[Saved entries]

========================

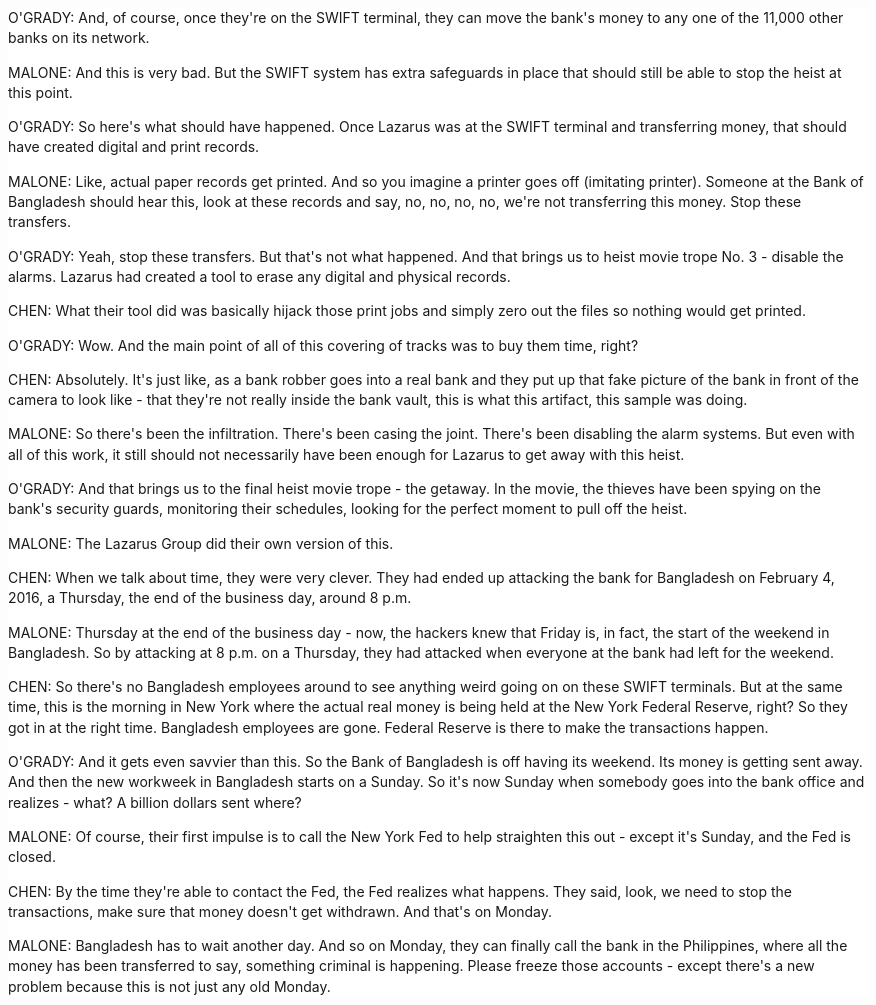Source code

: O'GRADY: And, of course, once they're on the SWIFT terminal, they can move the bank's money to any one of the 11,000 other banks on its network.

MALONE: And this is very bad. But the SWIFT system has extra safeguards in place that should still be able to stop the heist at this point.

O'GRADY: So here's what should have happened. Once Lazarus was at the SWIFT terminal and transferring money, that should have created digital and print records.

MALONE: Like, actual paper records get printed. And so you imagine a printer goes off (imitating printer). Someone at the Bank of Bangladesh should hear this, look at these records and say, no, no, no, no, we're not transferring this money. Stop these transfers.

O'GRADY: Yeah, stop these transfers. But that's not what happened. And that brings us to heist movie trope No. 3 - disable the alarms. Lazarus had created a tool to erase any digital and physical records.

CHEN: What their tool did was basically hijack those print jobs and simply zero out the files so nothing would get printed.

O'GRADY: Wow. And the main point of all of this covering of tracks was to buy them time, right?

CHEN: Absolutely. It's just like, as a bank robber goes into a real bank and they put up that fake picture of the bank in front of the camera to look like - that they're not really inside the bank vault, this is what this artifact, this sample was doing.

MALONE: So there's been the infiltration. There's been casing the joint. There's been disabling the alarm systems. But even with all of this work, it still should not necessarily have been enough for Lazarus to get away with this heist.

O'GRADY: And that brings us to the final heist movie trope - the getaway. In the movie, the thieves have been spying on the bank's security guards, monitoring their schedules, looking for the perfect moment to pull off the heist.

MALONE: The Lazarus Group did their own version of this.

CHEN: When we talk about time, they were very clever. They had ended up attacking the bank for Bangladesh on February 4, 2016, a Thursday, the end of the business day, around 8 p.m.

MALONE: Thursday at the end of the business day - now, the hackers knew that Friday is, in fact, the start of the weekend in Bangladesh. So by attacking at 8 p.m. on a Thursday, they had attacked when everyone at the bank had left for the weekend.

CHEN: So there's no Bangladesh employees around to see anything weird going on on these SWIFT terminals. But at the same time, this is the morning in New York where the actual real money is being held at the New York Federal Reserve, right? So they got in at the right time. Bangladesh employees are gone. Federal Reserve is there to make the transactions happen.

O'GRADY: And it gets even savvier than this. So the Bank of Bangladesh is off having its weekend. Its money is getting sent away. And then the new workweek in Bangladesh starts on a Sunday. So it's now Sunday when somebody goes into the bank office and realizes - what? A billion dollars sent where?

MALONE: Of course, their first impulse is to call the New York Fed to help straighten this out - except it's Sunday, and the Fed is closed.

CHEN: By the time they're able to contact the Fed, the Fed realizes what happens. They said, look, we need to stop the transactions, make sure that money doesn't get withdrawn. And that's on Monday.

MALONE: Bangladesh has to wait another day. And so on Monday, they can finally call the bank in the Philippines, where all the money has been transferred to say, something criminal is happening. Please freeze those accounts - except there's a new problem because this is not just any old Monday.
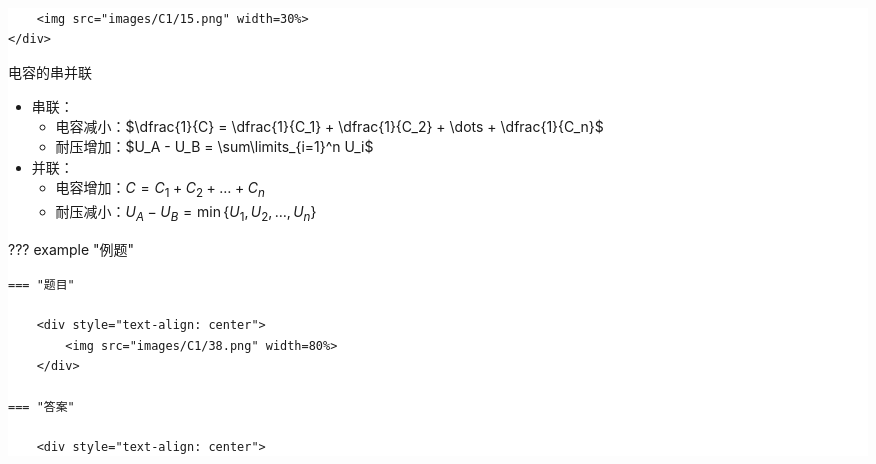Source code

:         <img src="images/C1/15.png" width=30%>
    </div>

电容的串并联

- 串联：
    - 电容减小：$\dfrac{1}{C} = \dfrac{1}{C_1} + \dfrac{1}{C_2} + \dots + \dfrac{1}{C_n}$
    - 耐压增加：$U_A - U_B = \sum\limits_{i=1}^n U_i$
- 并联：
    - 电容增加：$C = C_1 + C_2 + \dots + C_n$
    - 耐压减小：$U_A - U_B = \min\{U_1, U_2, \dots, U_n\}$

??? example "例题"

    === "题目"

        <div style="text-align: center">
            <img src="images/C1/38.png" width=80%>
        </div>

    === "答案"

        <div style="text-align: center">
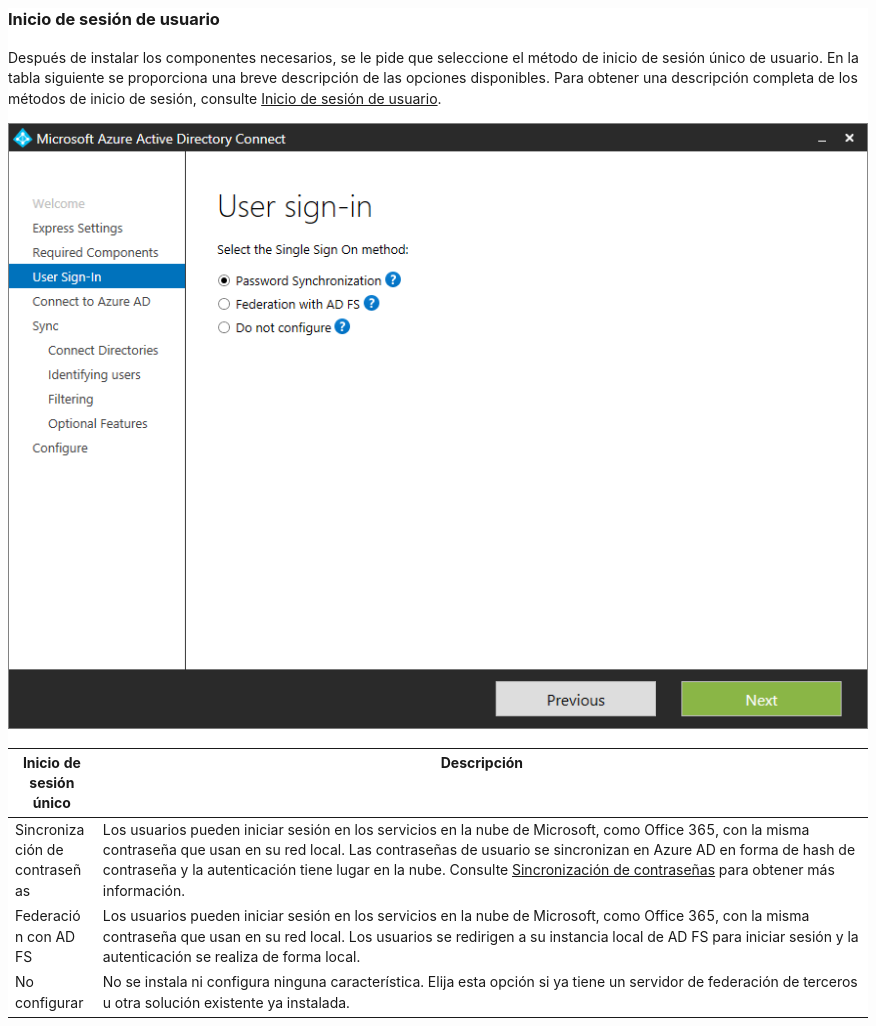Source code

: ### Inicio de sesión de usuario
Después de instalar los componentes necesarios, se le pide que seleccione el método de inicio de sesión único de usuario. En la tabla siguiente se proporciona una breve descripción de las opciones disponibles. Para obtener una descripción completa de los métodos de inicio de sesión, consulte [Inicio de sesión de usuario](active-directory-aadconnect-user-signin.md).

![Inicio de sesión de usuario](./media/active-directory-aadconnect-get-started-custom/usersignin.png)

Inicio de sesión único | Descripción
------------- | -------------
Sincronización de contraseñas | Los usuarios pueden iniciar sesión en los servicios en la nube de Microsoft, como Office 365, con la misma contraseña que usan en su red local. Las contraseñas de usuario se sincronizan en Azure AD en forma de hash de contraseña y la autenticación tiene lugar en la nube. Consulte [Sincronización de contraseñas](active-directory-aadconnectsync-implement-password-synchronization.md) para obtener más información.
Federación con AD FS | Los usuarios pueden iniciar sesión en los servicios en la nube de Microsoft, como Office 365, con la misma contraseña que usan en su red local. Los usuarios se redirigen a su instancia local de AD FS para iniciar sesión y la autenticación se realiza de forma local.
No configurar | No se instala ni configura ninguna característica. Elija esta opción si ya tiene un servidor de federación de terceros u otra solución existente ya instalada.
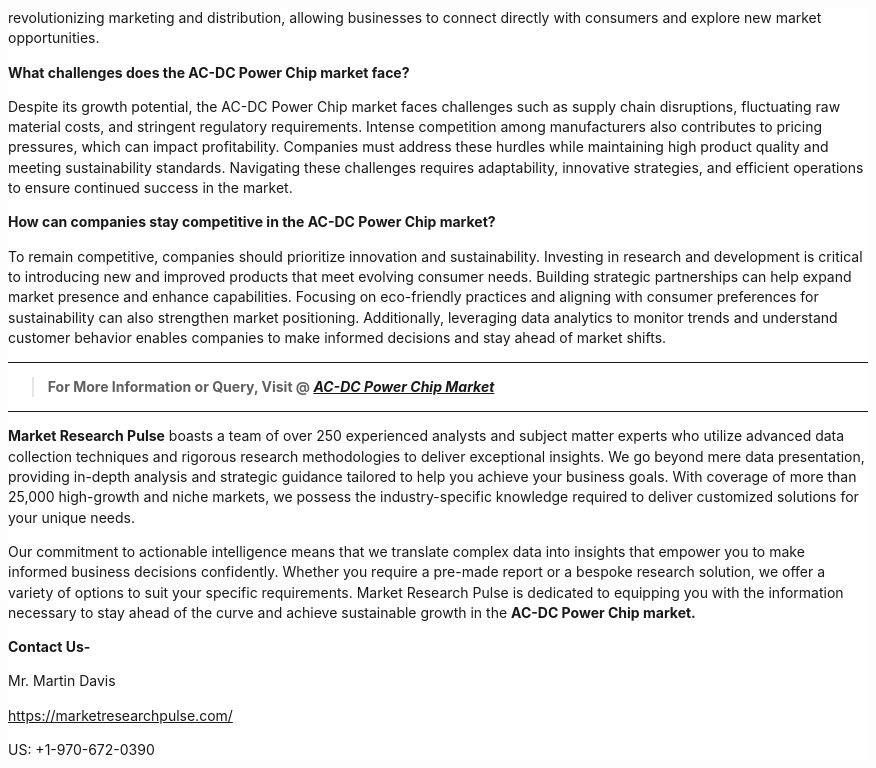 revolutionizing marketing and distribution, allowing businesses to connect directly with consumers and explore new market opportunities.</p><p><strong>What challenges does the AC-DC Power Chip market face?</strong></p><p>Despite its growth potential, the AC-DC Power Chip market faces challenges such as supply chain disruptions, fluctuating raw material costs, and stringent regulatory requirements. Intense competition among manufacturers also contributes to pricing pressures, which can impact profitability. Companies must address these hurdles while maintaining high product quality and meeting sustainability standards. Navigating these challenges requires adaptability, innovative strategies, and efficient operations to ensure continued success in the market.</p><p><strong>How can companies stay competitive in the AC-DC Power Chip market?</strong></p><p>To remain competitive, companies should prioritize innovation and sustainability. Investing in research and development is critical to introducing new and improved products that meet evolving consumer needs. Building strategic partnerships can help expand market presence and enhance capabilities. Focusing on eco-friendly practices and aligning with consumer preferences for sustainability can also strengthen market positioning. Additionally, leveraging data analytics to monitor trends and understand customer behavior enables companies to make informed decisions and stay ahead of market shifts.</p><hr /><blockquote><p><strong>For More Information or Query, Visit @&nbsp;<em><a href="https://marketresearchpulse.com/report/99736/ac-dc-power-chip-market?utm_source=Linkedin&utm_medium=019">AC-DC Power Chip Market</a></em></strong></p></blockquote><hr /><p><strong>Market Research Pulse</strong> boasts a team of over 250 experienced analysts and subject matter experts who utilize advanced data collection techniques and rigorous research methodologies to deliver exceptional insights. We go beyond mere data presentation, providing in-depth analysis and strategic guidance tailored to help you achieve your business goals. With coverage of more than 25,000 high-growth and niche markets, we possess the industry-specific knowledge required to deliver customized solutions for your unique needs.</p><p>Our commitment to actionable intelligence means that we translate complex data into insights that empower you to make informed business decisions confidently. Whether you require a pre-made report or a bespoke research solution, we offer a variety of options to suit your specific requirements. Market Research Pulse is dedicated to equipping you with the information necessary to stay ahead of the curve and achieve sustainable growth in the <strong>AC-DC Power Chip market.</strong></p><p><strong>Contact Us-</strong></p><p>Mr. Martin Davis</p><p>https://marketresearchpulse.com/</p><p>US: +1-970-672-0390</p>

========================

→ Directions
Your answer should be the lines above, from the line containing "Federación con AD" up to and including the line containing "No configurar |", reproduced exactly and with nothing else.

→ Written answer
Federación con AD FS | Los usuarios pueden iniciar sesión en los servicios en la nube de Microsoft, como Office 365, con la misma contraseña que usan en su red local. Los usuarios se redirigen a su instancia local de AD FS para iniciar sesión y la autenticación se realiza de forma local.
No configurar | No se instala ni configura ninguna característica. Elija esta opción si ya tiene un servidor de federación de terceros u otra solución existente ya instalada.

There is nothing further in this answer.